Transcript for Love 2.0 - Barbara Fredrickson

Jim Fleming: So romance is about encounters, about desire, about seduction and sometimes about sex.  Romance is also about love.  Oh, we love romantic love, but do we know what it is?  Psychologist Barbara Fredrickson says it's time to redefine that funny little thing called love.

 

Barbara Fredrickson: Love is that moment of connection that you feel when you look into someone's eyes, you're feeling the same way and you momentarily have a sense of mutual concern for one another.

 

Now, that's kind of a moment.  It can be between you and your soulmate or you and a complete stranger.  They're good for the body and they're good for our relationships.  They're sort of the building blocks of many other things.

 

Fleming: How do I know when one of these moments is happening?

 

Fredrickson: When you get the sense that you and another person are on the same page, or on the same wavelength, or are really connecting.  All emotions by definition are potent mind and body events, changing your biochemistry, changing your gestures, changing your neuro firings.  And when two people are experiencing this micro moment of connection, then there's something very interesting unfolding across two brains and bodies at once.

┄┄┄┄┄┄

▶ Requests
(1) Repeat word for word the part of the Love 2.0 transcript from "Transcript for Love" up to and including "thing called love.".
(2) In the Love 2.0 transcript, list everything Jim Fleming says romance is about.

┄┄┄┄┄┄

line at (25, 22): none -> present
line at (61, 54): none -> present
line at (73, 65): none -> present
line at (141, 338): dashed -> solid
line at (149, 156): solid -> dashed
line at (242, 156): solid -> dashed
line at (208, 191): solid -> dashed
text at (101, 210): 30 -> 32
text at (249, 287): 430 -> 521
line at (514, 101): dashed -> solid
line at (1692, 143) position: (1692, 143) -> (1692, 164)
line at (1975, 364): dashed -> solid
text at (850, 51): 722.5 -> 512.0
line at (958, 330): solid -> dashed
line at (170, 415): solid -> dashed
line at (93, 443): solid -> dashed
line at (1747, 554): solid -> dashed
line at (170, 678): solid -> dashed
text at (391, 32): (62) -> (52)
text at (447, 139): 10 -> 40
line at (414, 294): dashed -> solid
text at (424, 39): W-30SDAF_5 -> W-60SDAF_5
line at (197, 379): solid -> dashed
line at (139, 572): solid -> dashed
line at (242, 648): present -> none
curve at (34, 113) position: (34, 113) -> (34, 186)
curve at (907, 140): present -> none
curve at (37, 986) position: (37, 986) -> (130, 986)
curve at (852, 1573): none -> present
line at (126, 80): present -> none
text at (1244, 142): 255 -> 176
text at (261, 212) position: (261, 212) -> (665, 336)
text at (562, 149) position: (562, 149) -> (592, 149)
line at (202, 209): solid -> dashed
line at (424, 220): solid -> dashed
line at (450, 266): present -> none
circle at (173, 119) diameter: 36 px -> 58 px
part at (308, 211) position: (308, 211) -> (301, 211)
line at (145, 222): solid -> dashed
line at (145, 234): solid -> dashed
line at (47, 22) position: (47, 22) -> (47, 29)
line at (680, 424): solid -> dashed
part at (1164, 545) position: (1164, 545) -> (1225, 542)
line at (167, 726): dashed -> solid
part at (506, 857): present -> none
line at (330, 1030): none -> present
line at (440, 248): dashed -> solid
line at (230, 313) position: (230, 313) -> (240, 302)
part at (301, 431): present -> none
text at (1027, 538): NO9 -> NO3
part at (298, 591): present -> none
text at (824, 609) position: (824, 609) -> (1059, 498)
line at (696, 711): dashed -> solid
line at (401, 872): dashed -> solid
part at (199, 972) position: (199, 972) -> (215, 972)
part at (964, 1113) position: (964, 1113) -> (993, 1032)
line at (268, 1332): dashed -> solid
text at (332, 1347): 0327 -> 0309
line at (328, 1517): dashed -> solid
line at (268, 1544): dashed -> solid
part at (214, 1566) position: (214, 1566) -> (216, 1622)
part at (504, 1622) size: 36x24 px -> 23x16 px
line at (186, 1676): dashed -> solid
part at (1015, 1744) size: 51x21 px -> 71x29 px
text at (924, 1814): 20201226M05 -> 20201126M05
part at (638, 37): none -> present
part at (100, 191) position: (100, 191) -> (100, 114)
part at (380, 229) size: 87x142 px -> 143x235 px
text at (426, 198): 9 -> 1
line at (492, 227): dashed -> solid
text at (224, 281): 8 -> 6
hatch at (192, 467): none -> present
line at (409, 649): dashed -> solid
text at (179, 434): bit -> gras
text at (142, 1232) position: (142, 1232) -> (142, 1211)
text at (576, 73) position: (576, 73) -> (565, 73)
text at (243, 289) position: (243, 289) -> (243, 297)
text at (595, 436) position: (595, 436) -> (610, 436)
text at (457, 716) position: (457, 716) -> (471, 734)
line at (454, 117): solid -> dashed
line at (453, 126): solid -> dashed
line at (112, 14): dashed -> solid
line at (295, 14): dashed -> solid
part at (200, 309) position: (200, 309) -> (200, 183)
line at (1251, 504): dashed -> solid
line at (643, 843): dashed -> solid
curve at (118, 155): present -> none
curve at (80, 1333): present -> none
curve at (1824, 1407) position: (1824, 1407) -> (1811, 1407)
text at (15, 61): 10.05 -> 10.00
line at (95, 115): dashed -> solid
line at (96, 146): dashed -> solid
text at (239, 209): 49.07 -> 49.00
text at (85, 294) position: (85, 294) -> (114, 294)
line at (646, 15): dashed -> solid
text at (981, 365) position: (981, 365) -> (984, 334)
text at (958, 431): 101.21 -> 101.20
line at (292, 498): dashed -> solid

┄┄┄┄┄┄

▶ Worked answers
(1)
Transcript for Love 2.0 - Barbara Fredrickson

Jim Fleming: So romance is about encounters, about desire, about seduction and sometimes about sex.  Romance is also about love.  Oh, we love romantic love, but do we know what it is?  Psychologist Barbara Fredrickson says it's time to redefine that funny little thing called love.

(2)
- encounters
- desire
- seduction
- sex
- love